**THE PROBLEM:**
Locate each line in the records that contains the string "Example", and copy every such line in full.

====== DATA PROVIDED ======

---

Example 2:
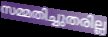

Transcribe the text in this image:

സമ്മതിച്ചുതരില്ല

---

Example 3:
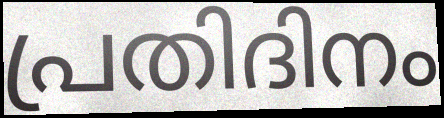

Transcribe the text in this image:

പ്രതിദിനം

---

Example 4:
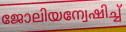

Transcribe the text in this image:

ജോലിയന്വേഷിച്ച്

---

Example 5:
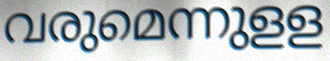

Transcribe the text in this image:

വരുമെന്നുളള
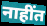
नाहींत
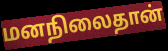
மனநிலைதான்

======

**REPLY:**
Example 2:
Example 3:
Example 4:
Example 5:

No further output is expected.